**EXCERPT TO READ**

%%

Data Foundations
Why Data Foundations Matter More Than Ever
Most companies do not have a data volume problem. They have a data usability problem. Information sits across ERP, CRM, spreadsheets, portals, production systems, and external tools – but it is not structured, standardized, or clean enough to operate on with confidence.
That gap creates friction everywhere: reports become manual, automations fail on edge cases, teams argue over the numbers, and AI produces outputs that sound useful but are difficult to verify. In practice, the data foundation becomes the constraint on decision speed.
Business Impact
Data quality is a top operations priority
IBM reports that 43% of chief operations officers identify data quality issues as their most significant data priority.
Poor data quality creates material financial drag
IBM reports that more than a quarter of organizations estimate annual losses above USD 5 million due to poor data quality.
Most companies still lack a formal quality program
Microsoft notes that 75% of companies do not have a formal data quality program in place.
AI programs still get slowed by data issues
McKinsey highlights ongoing data quality issues as a recurring hurdle in gen AI delivery and scaling.
These figures support a simple reality: the commercial cost of poor data quality is already high, and the cost rises further when businesses try to scale reporting, automation, and AI on top of unstable data.
Sources used in this document: IBM Institute for Business Value / IBM Think (2025); Microsoft Security Community Blog (2025-2026); McKinsey & Company (2025). Full source links are listed at the end of this document.
The Problems We Typically See
The pattern is usually the same, regardless of company size: key information exists, but it is fragmented, inconsistent, and shaped by manual workarounds. That makes it hard to trust and even harder to reuse.
What a Strong Data Foundation Looks Like
A strong data foundation does not mean moving everything into one system for the sake of it. It means creating a controlled structure where the right data is centralized, modeled consistently, and kept clean enough for the business to use repeatedly. A practical working solution often includes:
Integrated source data
Relevant data from core systems is connected into one controlled environment rather than remaining split across disconnected tools and files.
A transformation layer
Raw system data is cleaned, renamed, mapped, and structured into usable business tables instead of being consumed directly in its messy source format.
Business-ready datasets
The output is not just technical storage. It is a set of trusted datasets aligned to business use cases such as sales performance, purchasing, stock, production, quality, or finance.
Visible data quality issues
Problems like duplicates, missing fields, invalid entries, or broken master data are surfaced clearly so they can be addressed at source rather than repeatedly patched downstream.
Clear ownership and rules
The business knows which teams own which data domains, and the rules for definitions, naming, and usage are applied consistently.

%%

A run of lines
%%

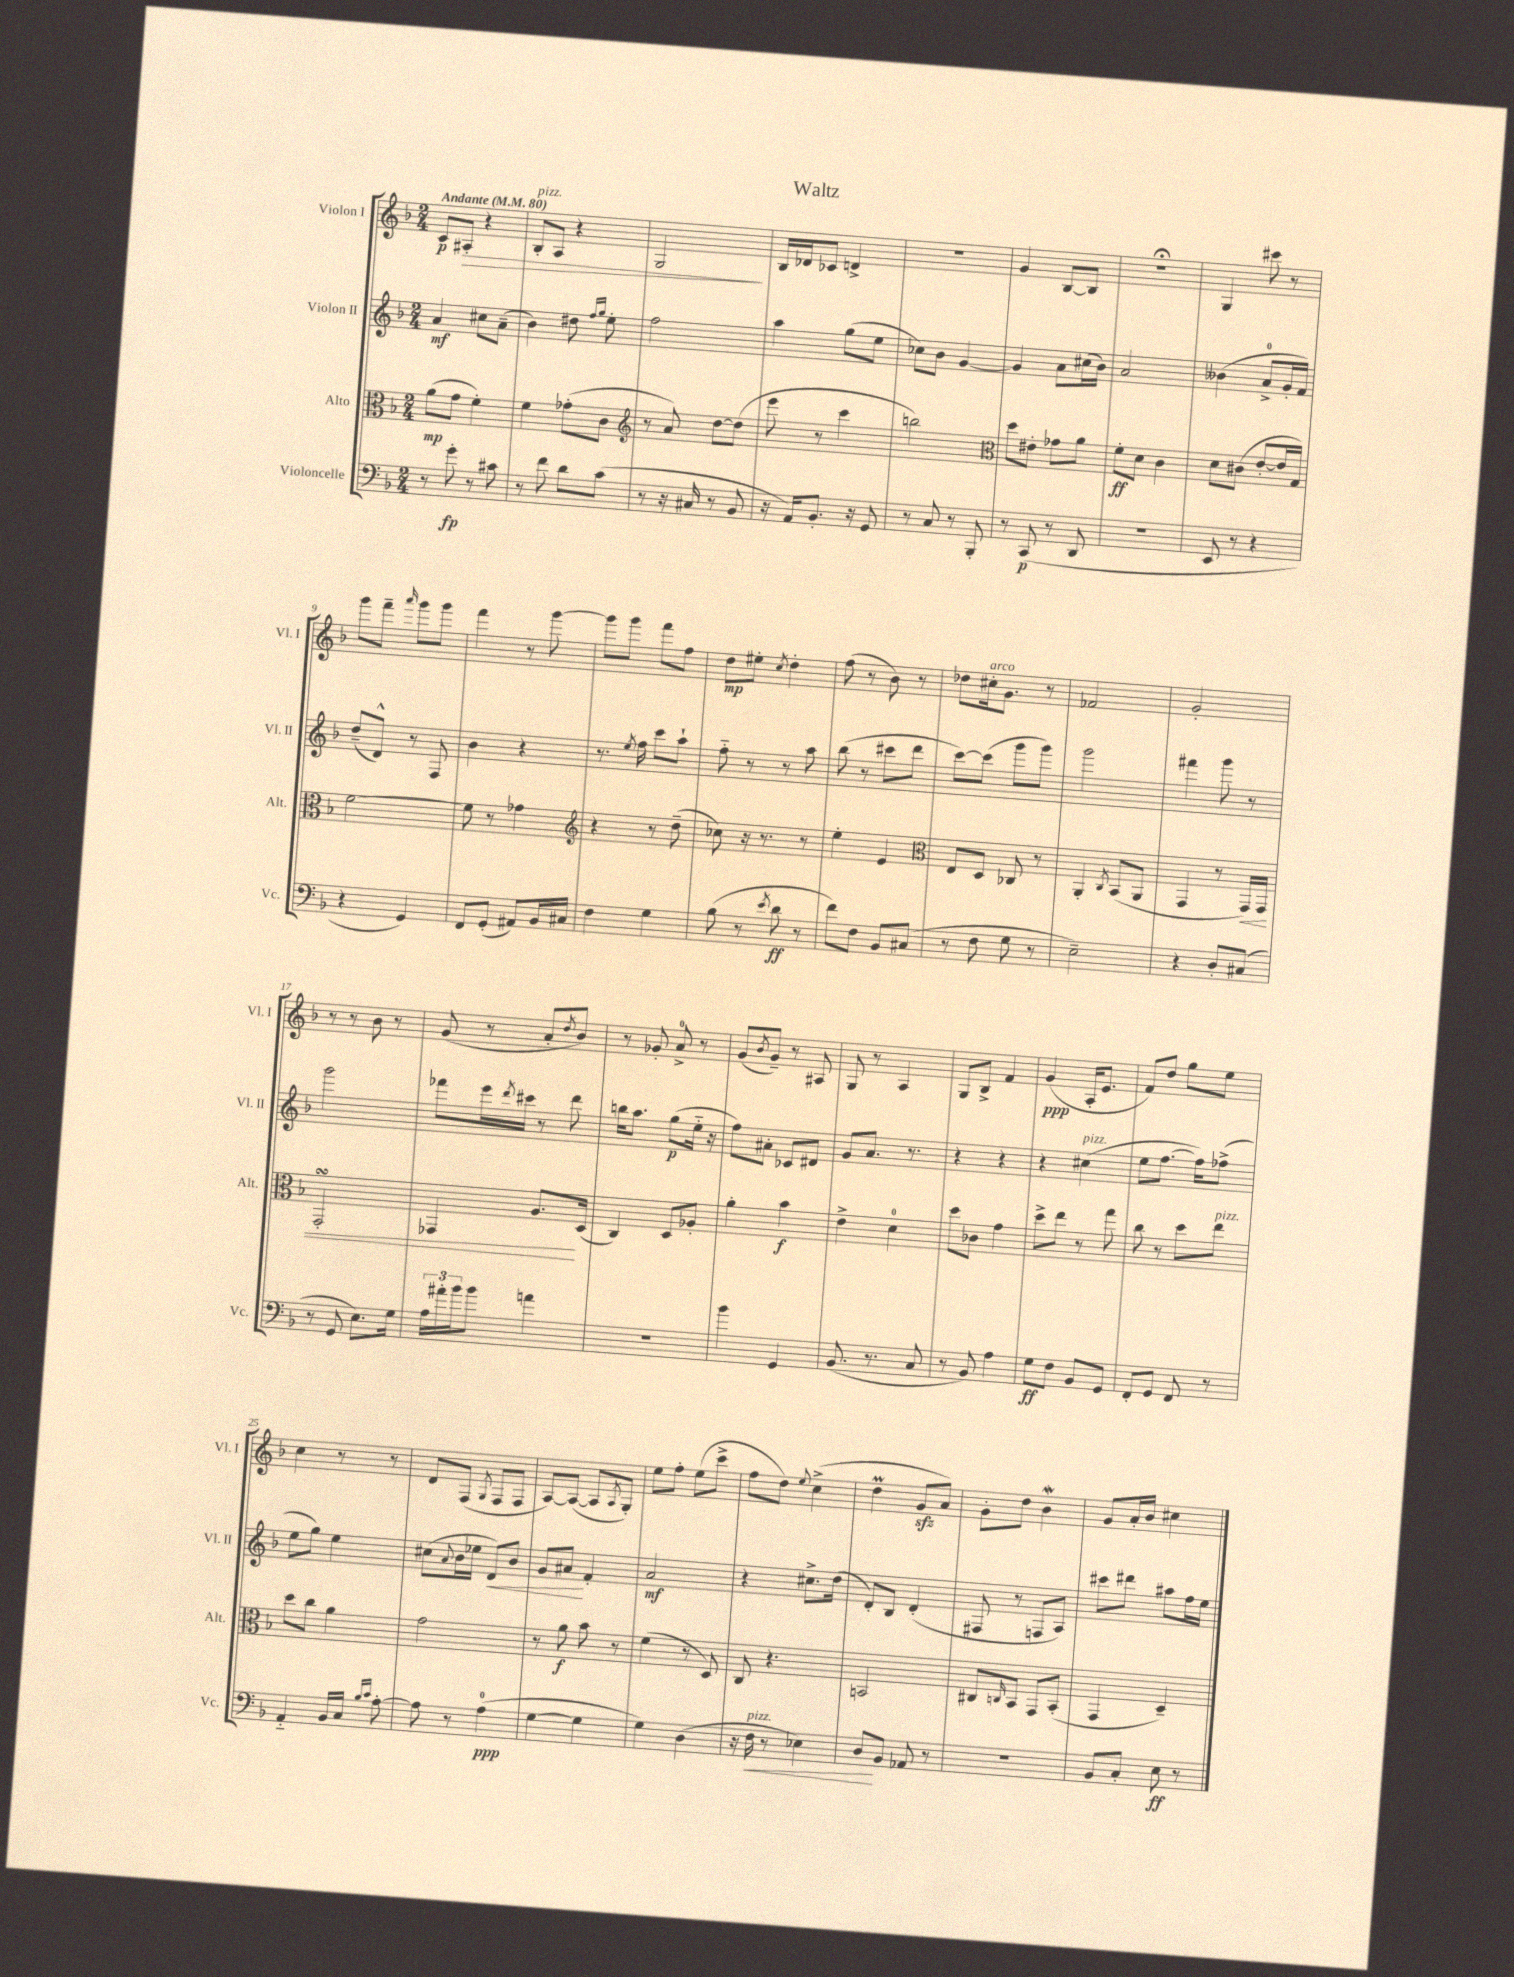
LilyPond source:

\header { title = "Waltz" }
<<
\new StaffGroup <<
\new Staff = "s0" \with { instrumentName = "Violon I" shortInstrumentName = "Vl. I" } {
    \clef treble \key f \major \numericTimeSignature \time 2/4 \tempo "Andante" 4 = 80
    c'8\p ais8-.\> r4 |
    bes8-.^\markup { \italic "pizz." } a8 r4 |
    g2\! |
    bes16 des'16 ces'8 d'4-> |
    r2 |
    g'4 bes8~ bes8 |
    r2\fermata |
    g4 cis'''8 r8 |
    g'''8 f'''8-- \grace { a'''16 } g'''8 g'''8 |
    f'''4 r8 g'''8~ |
    g'''8 g'''8 f'''8 f''8 |
    d''8\mp eis''8-. \acciaccatura { c''8 } d''4-. |
    f''8( r8 bes'8) r8 |
    des''8 cis''16-.^\markup { \italic "arco" } g'8. r8 |
    fes'2 |
    g'2-. |
    r8 r8 bes'8 r8 |
    g'8( r8 a'8-. \acciaccatura { d''8 } bes'8) |
    r8 ges'8-. a'8-0-> r8 |
    g'8( \acciaccatura { bes'8 } g'8--) r8 ais8 |
    g8 r8 a4 |
    g8 bes8-> f'4 |
    g'4\ppp( a16-. e'8. |
    f'8) d''8 g''8 e''8 |
    c''4 r8 r8 |
    d'8 f8( \acciaccatura { g8 } f8 f8 |
    a8~) a8~( a8 \acciaccatura { a8 } g8-.) |
    e''8 f''8-. e''8( c'''8-> |
    f''8 d''8) \appoggiatura { e''8 } c''4->( |
    d''4\prall g'8\sfz a'8) |
    g'8-. d''8 bes'4\mordent |
    g'8 a'16-. bes'16 cis''4 \bar "|." |
}
\new Staff = "s1" \with { instrumentName = "Violon II" shortInstrumentName = "Vl. II" } {
    \clef treble \key f \major \numericTimeSignature \time 2/4
    a'4\mf cis''8 a'8--( |
    bes'4) dis''8 \grace { f''16 g''16 } e''8-. |
    f''2 |
    a''4 g''8( e''8 |
    ces''8) bes'8 g'4~ |
    g'4 a'8 cis''16( bes'16) |
    a'2 |
    beses'4( a'8-0-> g'16-. f'16) |
    d''8--( d'8-^) r8 f8 |
    bes'4 r4 |
    r8. \acciaccatura { e''8 } f''16 c'''8 a''8-! |
    f''8-_ r8 r8 a''8 |
    bes''8( r8 cis'''8 d'''8 |
    c'''8~) c'''8( g'''8 g'''8) |
    g'''2 |
    fis'''4 g'''8 r8 |
    g'''2 |
    fes'''8 e'''16 \acciaccatura { d'''8 } cis'''16 r8 d'''8 |
    b''16 a''8. g''8\p( e''16-_ r16 |
    f''8) ais'8-. ces'8 dis'8 |
    g'8 a'8. r8. |
    r4 r4 |
    r4 cis''4^\markup { \italic "pizz." }( |
    e''8 f''8.~ f''16) fes''8->( |
    e''8 g''8) e''4 |
    cis''8( \appoggiatura { a'8 } bes'16 ees''16 d'8\<) bes'8 |
    g'8 ais'8\! f'4-. |
    a'2\mf |
    r4 cis''8.-> d''16( |
    d'8-.) bes8 d'4-.( |
    fis8 r8 f8 a8) |
    cis'''8 dis'''8 ais''8 f''16 e''16 \bar "|." |
}
\new Staff = "s2" \with { instrumentName = "Alto" shortInstrumentName = "Alt." } {
    \clef alto \key f \major \numericTimeSignature \time 2/4
    a'8\mp( g'8 f'4-.) |
    f'4 ges'8-.( c'8 |
    \clef treble r8 a'8) d''8~ d''8( |
    e'''8 r8 c'''4 |
    b''2) |
    \clef alto d''8 eis'8-. ges'8 a'8 |
    f'8-.\ff d'8 c'4 |
    d'8 cis'8( e'8~-. e'16 g16) |
    f'2~ |
    f'8 r8 ges'4 |
    \clef treble r4 r8 d''8--( |
    ces''8) r16 r8. r8 |
    e''4-. e'4 |
    \clef alto e8 d8 ces8 r8 |
    a,4-. \acciaccatura { c8 } bes,8( a,8 |
    g,4 r8 g,16\<) g,16 |
    g,2-.\turn |
    ges,4 a8.\! d16( |
    c4) d8 aes8-. |
    a'4-. bes'4\f |
    e'4-> d'4-0 |
    d''8 ces'8 g'4 |
    d''8-> e''8 r8 g''8 |
    c''8 r8 d''8 e''8^\markup { \italic "pizz." } |
    d''8 c''8 a'4 |
    g'2 |
    r8 a'8\f bes'8 r8 |
    f'4( r8 d8) |
    c8 r4. |
    b,2 |
    cis8 \grace { c16 } bes,8 g,8 bes,8-.( |
    g,4 d4--) \bar "|." |
}
\new Staff = "s3" \with { instrumentName = "Violoncelle" shortInstrumentName = "Vc." } {
    \clef bass \key f \major \numericTimeSignature \time 2/4
    r8 g'8-.\fp r8 cis'8 |
    r8 f'8 d'8 c'8( |
    r8 r16 cis16 r8 bes,8 |
    r16 a,16) bes,8.-. r16 g,8 |
    r8 c8 r8 bes,,8-. |
    r8 c,8\p( r8 d,8 |
    r2 |
    e,8 r8 r4 |
    r4 g,4) |
    f,8 g,8-.( ais,8) bes,16 cis16 |
    f4 g4 |
    bes8( r8 \acciaccatura { e'8 } d'8\ff r8 |
    f'8) f8 bes,8 cis8( |
    r8 f8 g8 r8 |
    e2--) |
    r4 d8-. cis8( |
    r8 g,8 e8.) g16 |
    \tuplet 3/2 { a16 ais'16-. bes'16 } bes'8 a'4 |
    R2 |
    bes'4 g,4 |
    bes,8.( r8. c8 |
    r8 bes,8) a4 |
    g8\ff f8 bes,8 g,8 |
    f,8-. g,8 f,8 r8 |
    a,4-_ bes,16 c16 \grace { bes16 c'16 } a8~-. |
    a8 r8 a4-0\ppp( |
    g4~ g4 |
    g4) d4( |
    r16 f16\<^\markup { \italic "pizz." } r8 ees4) |
    d8\! bes,8 aes,8 r8 |
    r2 |
    bes,8 c8-. e8\ff r8 \bar "|." |
}
>>
>>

%%

**WHAT YOU NEED TO DO**
According to the data foundations text, what percentage of companies does Microsoft say lack a formal data quality program?

**EXERCISE SOLUTION**
75%